#### Task requirements
Below are some records: retype them all exactly, but not the pictures.

#### Records provided

________________________________________

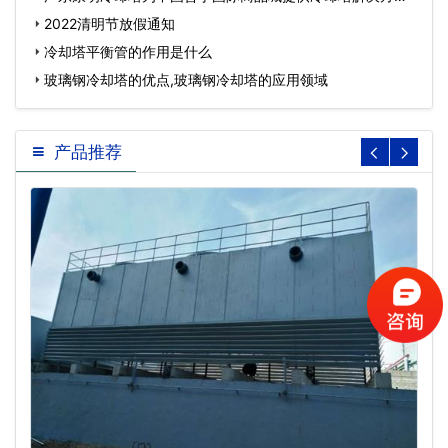
案…
2022清明节放假通知
冷却塔平衡管的作用是什么
玻璃钢冷却塔的优点,玻璃钢冷却塔的应用领域
产品推荐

________________________________________

#### Exercise output
案…
2022清明节放假通知
冷却塔平衡管的作用是什么
玻璃钢冷却塔的优点,玻璃钢冷却塔的应用领域
产品推荐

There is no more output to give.